Джулия и акула - стр. 3
– Прямо как у кита в брюхе. – Мама ворочалась с боку на бок, никак не могла улечься. – У него внутри тоже всё булькает и стонет.
– Откуда ты знаешь?
– Знаю. Слышала. Однажды у нас кит проглотил микрофон – мы тогда записывали пение китов с помощью микрофонов. И оказалось, что громких звуков там больше, чем в море. – Дыхание у мамы сразу выровнялось и стало спокойное-спокойное. Я это помню с детства: так было всегда, когда она начинала говорить о море.
– И тебе не терпится попасть к шетландским китам, да?
– Ага. – По голосу было слышно, что мама улыбается. – Знаешь, какие там водятся киты? Balaenoptera musculus, Physeter macrocephalus, Monodon monoceros, Delphinapterus leucas.
– Синие киты, кашалоты, нарвалы, белухи, – без запинки оттараторила я, переводя мамину латынь в знакомые произносимые слова. – Тогда Шетланд – это прямо для тебя.

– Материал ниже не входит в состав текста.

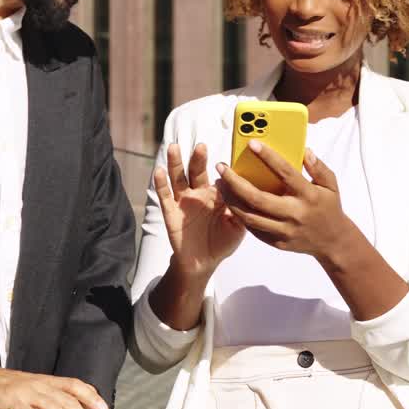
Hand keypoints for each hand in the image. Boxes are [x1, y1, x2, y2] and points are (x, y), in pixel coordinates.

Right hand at [0, 353, 105, 408]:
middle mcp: (39, 384)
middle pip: (68, 400)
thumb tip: (63, 404)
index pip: (74, 384)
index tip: (103, 407)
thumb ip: (45, 394)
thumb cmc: (3, 385)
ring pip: (54, 408)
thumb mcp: (29, 386)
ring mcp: (26, 392)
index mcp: (44, 379)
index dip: (90, 395)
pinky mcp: (12, 402)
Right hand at [154, 143, 245, 276]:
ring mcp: (183, 201)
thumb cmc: (222, 242)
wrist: (202, 263)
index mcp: (216, 194)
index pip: (218, 176)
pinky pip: (165, 196)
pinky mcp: (171, 212)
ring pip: (178, 178)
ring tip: (174, 147)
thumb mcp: (238, 227)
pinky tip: (159, 171)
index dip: (223, 168)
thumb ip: (243, 209)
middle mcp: (198, 193)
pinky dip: (161, 183)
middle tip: (201, 146)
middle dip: (198, 158)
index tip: (227, 160)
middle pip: (196, 171)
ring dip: (175, 162)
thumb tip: (249, 192)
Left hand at [217, 142, 355, 259]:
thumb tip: (304, 151)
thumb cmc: (329, 207)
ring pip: (249, 216)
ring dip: (230, 199)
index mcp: (308, 195)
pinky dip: (239, 214)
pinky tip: (230, 200)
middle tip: (222, 167)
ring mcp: (284, 230)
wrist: (333, 242)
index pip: (286, 173)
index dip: (268, 157)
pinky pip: (253, 228)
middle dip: (235, 181)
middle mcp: (294, 214)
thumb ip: (318, 167)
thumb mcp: (331, 185)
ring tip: (220, 184)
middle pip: (257, 198)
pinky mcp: (277, 242)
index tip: (251, 143)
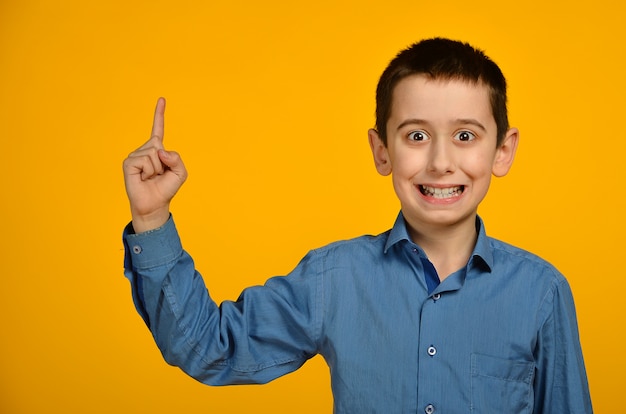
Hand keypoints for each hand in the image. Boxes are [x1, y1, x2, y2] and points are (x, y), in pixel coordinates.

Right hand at [123, 98, 186, 232]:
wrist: (155, 204)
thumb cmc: (166, 189)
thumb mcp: (181, 173)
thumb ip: (177, 158)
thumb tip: (159, 151)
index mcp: (157, 150)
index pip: (158, 129)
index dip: (159, 114)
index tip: (162, 99)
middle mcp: (145, 150)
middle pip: (159, 145)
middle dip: (165, 162)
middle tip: (158, 175)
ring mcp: (135, 156)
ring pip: (153, 154)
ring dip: (157, 169)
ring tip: (151, 177)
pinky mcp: (128, 163)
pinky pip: (145, 161)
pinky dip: (149, 171)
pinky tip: (143, 178)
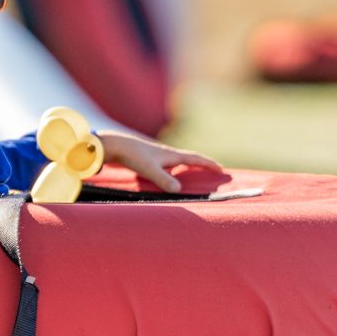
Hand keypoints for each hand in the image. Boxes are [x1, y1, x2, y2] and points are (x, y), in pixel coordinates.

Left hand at [100, 130, 219, 193]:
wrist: (115, 145)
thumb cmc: (133, 156)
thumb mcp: (150, 170)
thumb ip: (164, 180)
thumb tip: (178, 190)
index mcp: (171, 155)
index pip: (195, 159)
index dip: (208, 164)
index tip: (221, 169)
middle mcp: (167, 154)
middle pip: (189, 158)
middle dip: (202, 164)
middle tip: (214, 169)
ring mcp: (158, 155)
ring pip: (179, 161)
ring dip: (189, 166)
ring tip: (195, 172)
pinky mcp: (149, 158)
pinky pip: (168, 164)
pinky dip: (175, 169)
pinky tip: (169, 174)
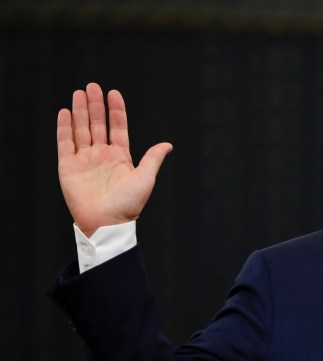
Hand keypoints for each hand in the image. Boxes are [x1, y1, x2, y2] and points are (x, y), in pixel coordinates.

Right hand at [57, 83, 171, 236]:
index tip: (113, 93)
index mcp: (120, 156)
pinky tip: (65, 112)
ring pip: (81, 130)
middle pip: (97, 124)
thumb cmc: (129, 204)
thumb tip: (168, 144)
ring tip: (79, 93)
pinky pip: (65, 143)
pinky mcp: (68, 167)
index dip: (116, 111)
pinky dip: (64, 128)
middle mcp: (102, 155)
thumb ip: (153, 158)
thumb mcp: (145, 178)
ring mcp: (84, 160)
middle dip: (95, 105)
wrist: (108, 222)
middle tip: (92, 86)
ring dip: (80, 112)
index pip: (118, 127)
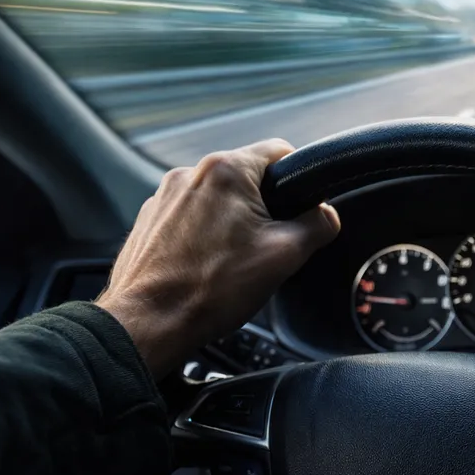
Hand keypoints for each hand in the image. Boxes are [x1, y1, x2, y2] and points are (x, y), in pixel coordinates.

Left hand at [97, 139, 339, 377]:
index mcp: (226, 171)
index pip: (280, 151)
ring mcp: (163, 197)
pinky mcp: (148, 221)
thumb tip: (326, 215)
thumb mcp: (286, 255)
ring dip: (232, 224)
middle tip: (267, 248)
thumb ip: (318, 224)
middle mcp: (189, 174)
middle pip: (247, 178)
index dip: (299, 179)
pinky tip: (206, 268)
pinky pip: (190, 218)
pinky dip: (204, 237)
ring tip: (232, 263)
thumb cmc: (211, 289)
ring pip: (218, 200)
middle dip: (264, 209)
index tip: (300, 208)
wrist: (149, 323)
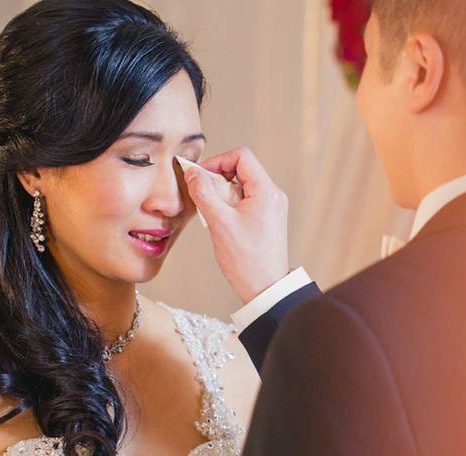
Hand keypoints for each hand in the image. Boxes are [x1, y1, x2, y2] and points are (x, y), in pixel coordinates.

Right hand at [181, 147, 289, 302]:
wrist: (266, 289)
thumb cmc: (247, 260)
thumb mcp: (219, 223)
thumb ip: (204, 193)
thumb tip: (192, 172)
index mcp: (266, 191)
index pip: (242, 156)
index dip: (217, 161)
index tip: (199, 175)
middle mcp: (273, 195)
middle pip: (241, 169)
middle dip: (217, 177)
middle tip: (202, 194)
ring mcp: (271, 207)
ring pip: (242, 186)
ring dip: (222, 192)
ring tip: (210, 212)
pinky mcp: (267, 219)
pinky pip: (245, 200)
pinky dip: (229, 204)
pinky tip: (219, 221)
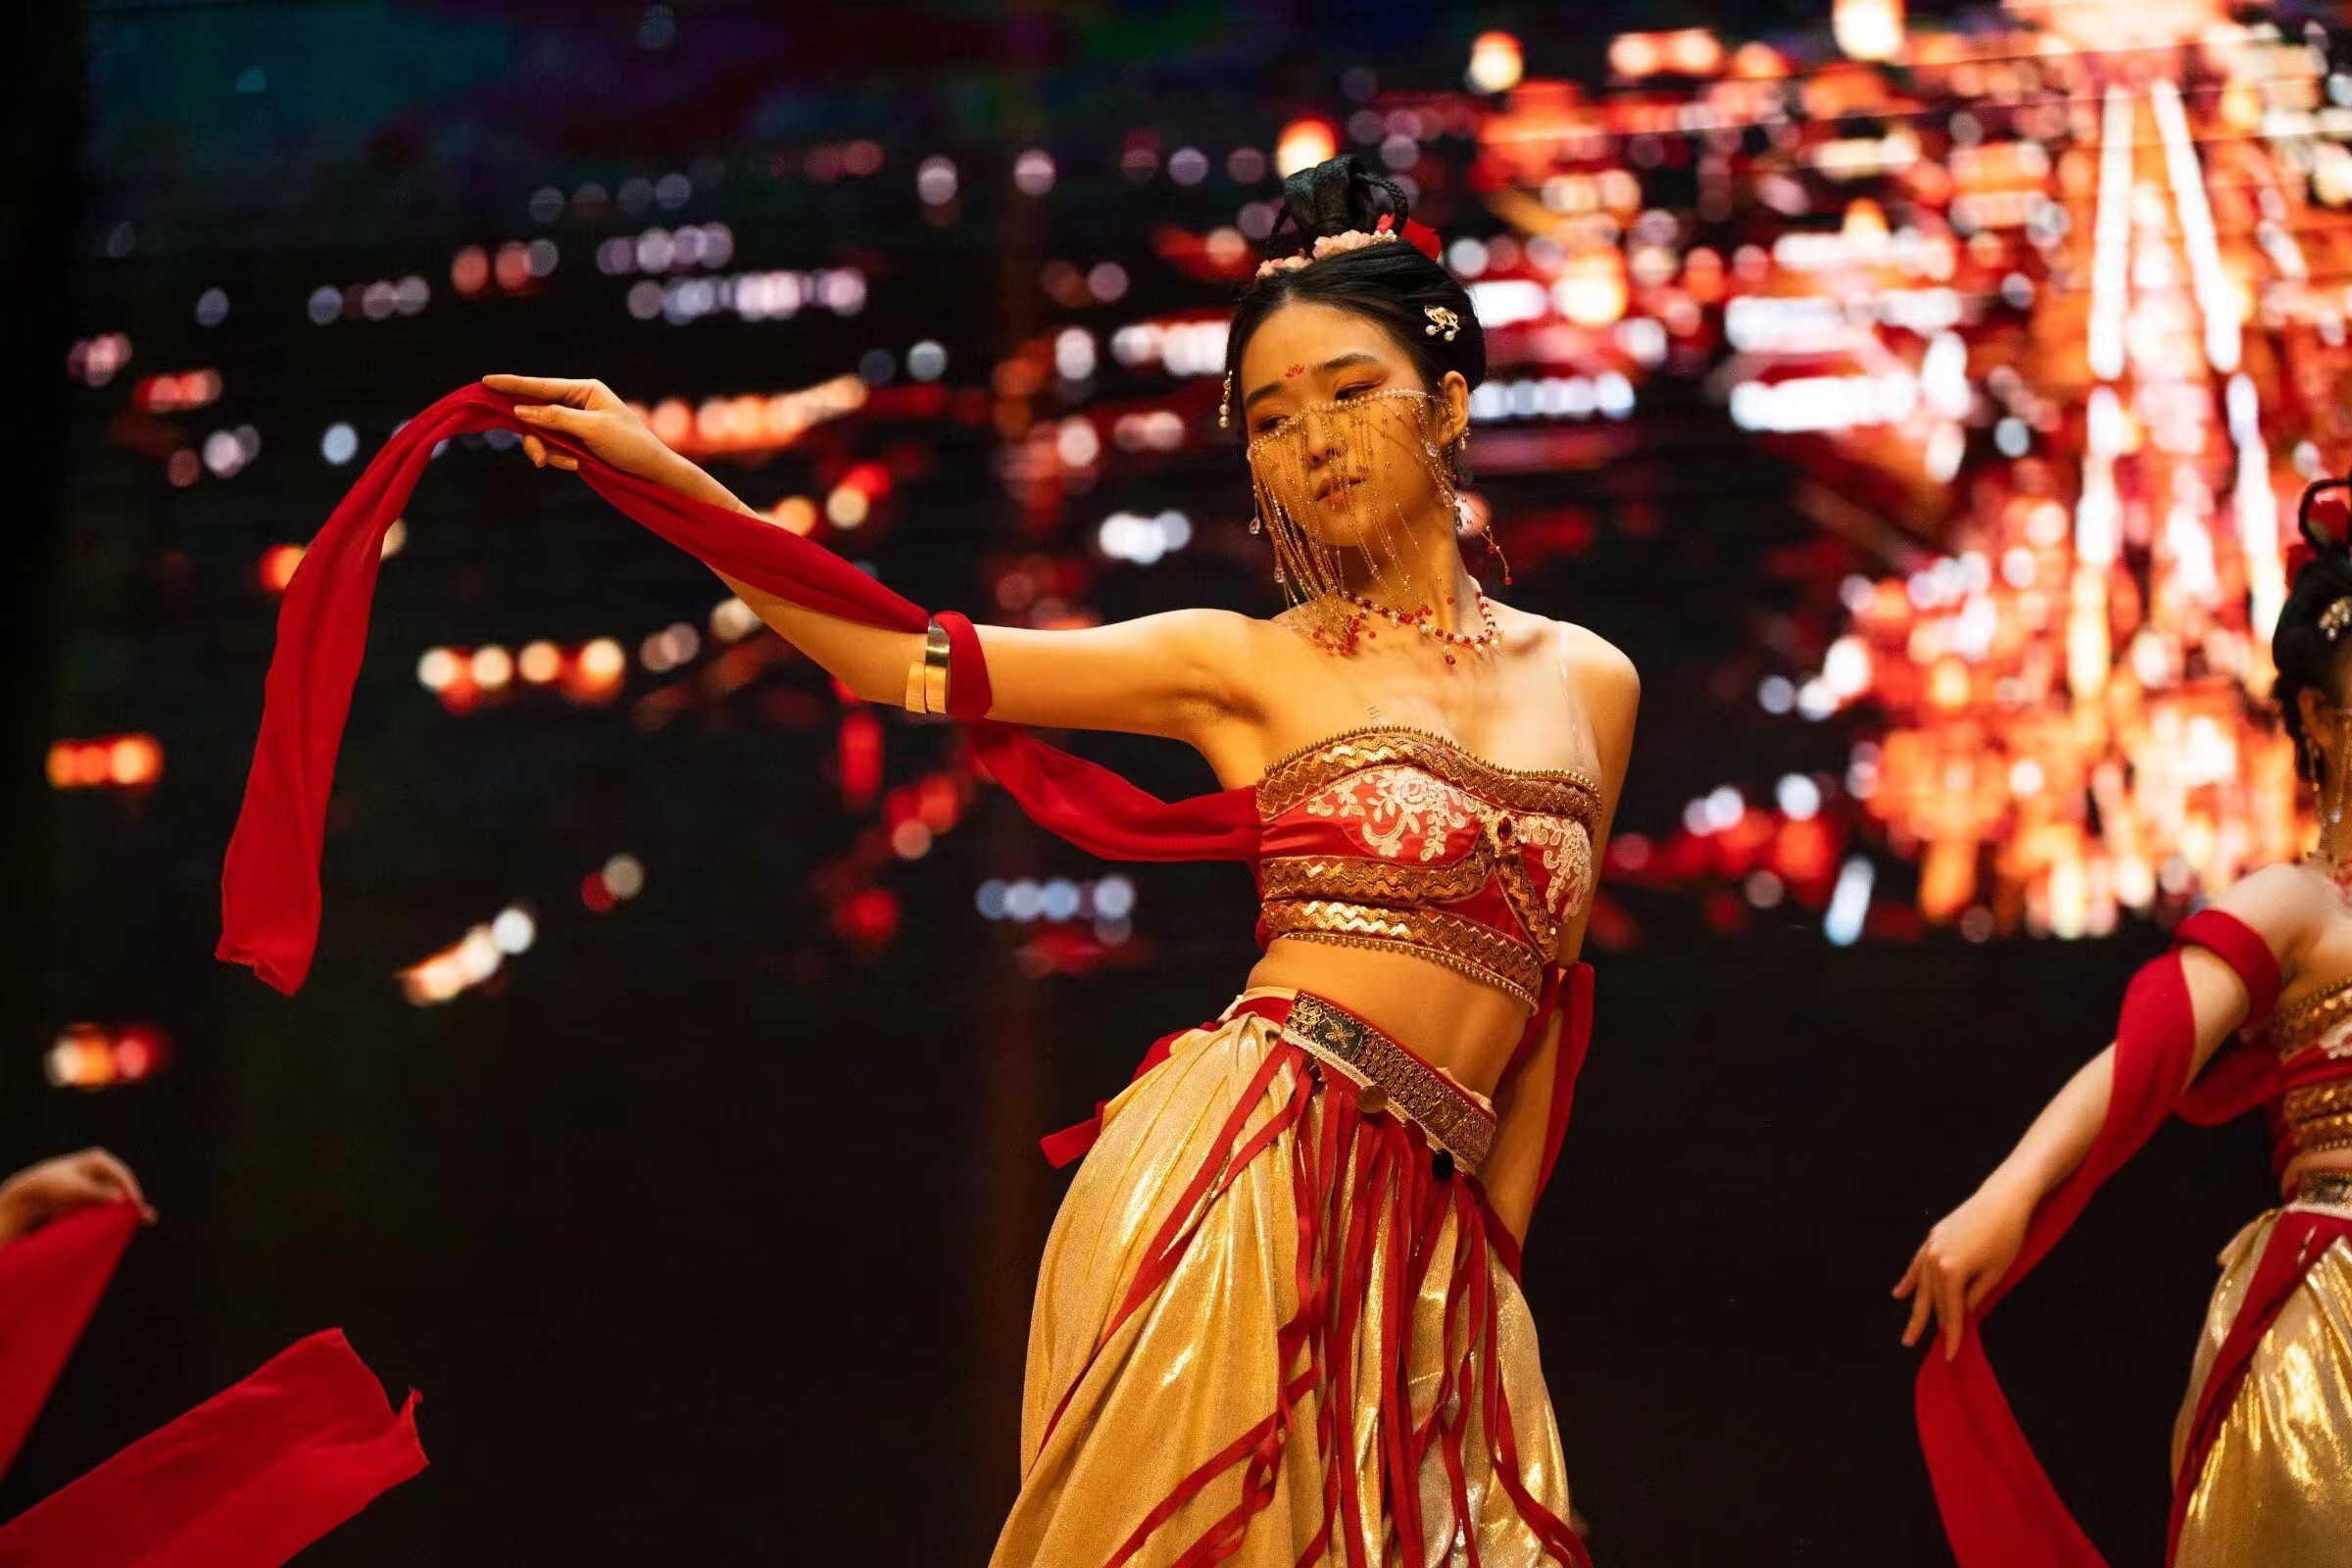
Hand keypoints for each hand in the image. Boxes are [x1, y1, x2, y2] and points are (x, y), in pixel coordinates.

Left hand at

– И для тебя! У нас будет лучшее лето на свете.
– А выдр мы там встретим?
– Вряд ли. Но кто знает. – Мама никогда не отвечала на такие вопросы просто «да» или «нет». Потому что в науке есть место всему, невозможному тоже. – Но я в основном буду ходить на лодке в Норвежское море, на север. Я слышала, недавно рыбаки повстречали там гренландскую акулу.
Я надеялась, что мама расскажет сейчас что-нибудь интересное. Она мне с самого детства – моего, конечно, – рассказывала всякие истории о морских существах. И я их собирала – вписывала в жёлтую записную книжку с ромашкой на обложке, – одну за другой, как будто нанизывала бусы на нитку: каждая бусина – драгоценность. Но мама опять зевнула, и я поняла, что раз у неё даже кончились все её прекрасные слова о море, значит, она правда уже засыпает.
Я повернулась и стала смотреть на маму, но в темноте блестела только узкая полоска зубов, а остального лица как будто не было. Тогда я протянула руку и потрогала, чтобы убедиться, что оно тут. Я помню мамино лицо той ночью, помню ощущение под пальцами. Слова – это ещё и путешествие во времени.
На завтрак мы решили не оставаться, потому что в гостинице было слишком душно, а папа слишком злился и ворчал: ночью Лапша всё-таки покакала и его пижамные штаны провоняли. Мама вывесила их наружу и прижала оконным стеклом, чтобы не улетели, но на шоссе М5, прямо перед Бирмингемом, они всё равно улетели и попали под колёса грузовика. Папа с мамой немножко поругались, в итоге мы случайно укатили по М6 в Манчестер, но потом как-то выбрались на М62 и вернулись опять на М6.
Мне уже стало совсем скучно от этой М6 – и от этих названий дорог тоже. Лучше бы у них были нормальные имена, как в книгах. Скажем, «Эльфийский путь», или «Косой переулок», или «Дорога из жёлтого кирпича». Тогда и вам было бы интереснее про них читать, и мне – писать.
Глава 2
– Вот этот?
Мы сидели в машине на острове Йель, в деревне Гатчер, на набережной, и разглядывали стоявший у причала крохотный паромчик, который должен был отвезти нас на Анст.
Мы уже проехали почти тысячу миль по земле, потом долго-долго плыли по морю из Абердина в Леруик, тоже на пароме. Леруик – это такой городок на Мейнленде, а Мейнленд – самый большой из Шетландских островов. На карте, если она у вас ещё под рукой, он, конечно, всё равно будет крапинка. Но это будет самая крупная в Шетланде крапинка, и все паромы из большой Шотландии приходят именно сюда.